中沢家の人々(117)

「もしかしたら自分は、この沼沢と云う男を誤解していたのだろうか?…根はもっと心の優しい人なのかもしれない。ただ単純明解に見える人間なので彼の助平心のみに捉われていたのだろうか!」
そんな風にまで里美は考える様になっていた。確かに政治向きの話や文学の話をする訳ではないが、そんな学生ぽっい話題ばかりが男の価値でもあるまい。自分自身が「教養」と云う幻惑にただ囚われかたをしていたのかもしれないと、彼女は少しばかり反省をしていた。それは紛れもなく里美自身の学歴コンプレックスに根ざしていたのだが、彼女がその事に気付いていたかどうかは疑わしい。
季節は師走に入り、街ではすでにジングルベルが鳴り響いていた。先日の事を沼沢に謝罪され「葵」のスタッフ全員が恐縮した。その日を境に店での沼沢は、これまで以上に株を上げた。もちろん里美も間違いなく印象を良くしていた。彼女は沼沢の膝に手を乗せながら、
「沼ちゃんて、思った以上にデリケートなのね。

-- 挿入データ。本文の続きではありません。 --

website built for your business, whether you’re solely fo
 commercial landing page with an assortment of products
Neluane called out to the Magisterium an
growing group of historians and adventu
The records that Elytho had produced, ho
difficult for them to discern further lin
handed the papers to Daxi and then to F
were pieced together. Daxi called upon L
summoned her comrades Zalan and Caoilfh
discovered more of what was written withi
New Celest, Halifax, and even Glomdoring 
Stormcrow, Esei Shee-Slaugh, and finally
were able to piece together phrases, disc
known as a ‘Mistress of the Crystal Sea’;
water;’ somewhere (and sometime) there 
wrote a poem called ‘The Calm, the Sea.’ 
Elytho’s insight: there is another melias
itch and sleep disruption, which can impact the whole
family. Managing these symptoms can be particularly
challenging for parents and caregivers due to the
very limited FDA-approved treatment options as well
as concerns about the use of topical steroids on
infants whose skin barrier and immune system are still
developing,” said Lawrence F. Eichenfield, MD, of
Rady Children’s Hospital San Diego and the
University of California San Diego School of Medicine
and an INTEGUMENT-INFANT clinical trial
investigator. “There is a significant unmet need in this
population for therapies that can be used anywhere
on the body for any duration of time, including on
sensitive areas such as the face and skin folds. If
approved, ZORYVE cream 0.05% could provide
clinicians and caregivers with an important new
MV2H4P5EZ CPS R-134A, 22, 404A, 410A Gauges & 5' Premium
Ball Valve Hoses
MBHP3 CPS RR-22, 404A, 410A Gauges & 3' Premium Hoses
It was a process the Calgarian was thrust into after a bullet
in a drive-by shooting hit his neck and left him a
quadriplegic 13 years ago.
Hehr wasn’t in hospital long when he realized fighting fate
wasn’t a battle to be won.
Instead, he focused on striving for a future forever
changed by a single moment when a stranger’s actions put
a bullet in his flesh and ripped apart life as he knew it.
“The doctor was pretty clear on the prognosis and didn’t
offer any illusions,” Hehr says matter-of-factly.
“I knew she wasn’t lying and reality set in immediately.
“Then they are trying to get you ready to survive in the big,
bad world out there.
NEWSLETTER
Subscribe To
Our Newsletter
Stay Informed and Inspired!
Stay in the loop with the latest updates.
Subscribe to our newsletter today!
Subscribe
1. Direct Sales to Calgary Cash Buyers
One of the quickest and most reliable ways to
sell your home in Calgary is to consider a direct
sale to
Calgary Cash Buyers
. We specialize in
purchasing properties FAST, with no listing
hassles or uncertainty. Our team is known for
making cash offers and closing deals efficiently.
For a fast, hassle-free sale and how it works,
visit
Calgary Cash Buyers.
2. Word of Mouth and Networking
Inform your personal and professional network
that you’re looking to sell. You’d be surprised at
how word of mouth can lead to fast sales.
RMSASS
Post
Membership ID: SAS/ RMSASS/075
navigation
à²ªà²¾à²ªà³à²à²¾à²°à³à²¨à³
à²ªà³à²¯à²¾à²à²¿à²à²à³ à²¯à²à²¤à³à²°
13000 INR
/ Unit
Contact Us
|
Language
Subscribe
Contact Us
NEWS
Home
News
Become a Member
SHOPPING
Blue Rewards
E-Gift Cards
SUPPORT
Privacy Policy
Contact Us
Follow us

私の気持ちも少し傾きそうよ」
と、幾らか甘えた声で里美は囁いた。沼沢は嬉しそうな顔になって、
「どんな風に傾いたのだ、俺と良い仲になっても構わないって云う意味か?」
と言って、里美の手を握って来た。
彼女はそのまま手を握らせておいて
「どれだけ良い仲になれるかは、沼ちゃんの口説き方しだいでしょう」
と、悪戯(いたずら)ぽっい目で沼沢を見つめた。
「そうか、俺はこれでも一生懸命に里美を口説いているつもりだがな!…他にどんな手があるんだ?」
「馬鹿ね、そんな事を女の私から言わせてどうするの!いまの発言は減点1じゃあない」
「それは厳しいな…これまでにもプレゼントだって色々と考えたしな…
やっぱり俺には女心が分からないのかな!」
里美は沼沢を宥める様に、
「そんな事はないわよ、後一歩って云う所かな」
と、まるでラブ・ゲームを楽しむかの様に言った。
「後一歩か、それじゃあ俺の取って置きの秘密を出すか!」
里美は誘われる様に、
「その、秘密ってな~に?」
と聞いて来た。沼沢は少し弄(いじ)らすかの様な調子で、
「さあ、どうするかな。ただ教えても面白くはないし…何か里美からの褒美が欲しいな!」
里美は少し考えて、
「分かった、素晴らしい秘密だったら、頬っぺにチュをして上げる」
「子供じゃあないんだ、頬っぺにチュぐらいじゃあ教えられないな」
と、沼沢も巧みにやり返して来た。
「うん、今日の沼沢くんは手強いな!…じゃあどんな条件なら納得するの?」
里美は戯(おど)けてわざと「くん」づけをして尋ねた。
「そうだな、今日の所は唇へのキスぐらいで妥協するか」
と言って、沼沢はニヤリと笑った。
「キスか、ちょっと悩むわね」
そう言って、里美はしばらく考えていたが、そこまで言う沼沢の秘密に限りない興味を覚えた。
「分かったわ、キスの条件を飲むわ。でも私に取って興味のない秘密なら嫌よ」
と、彼女なりの予防線は張った。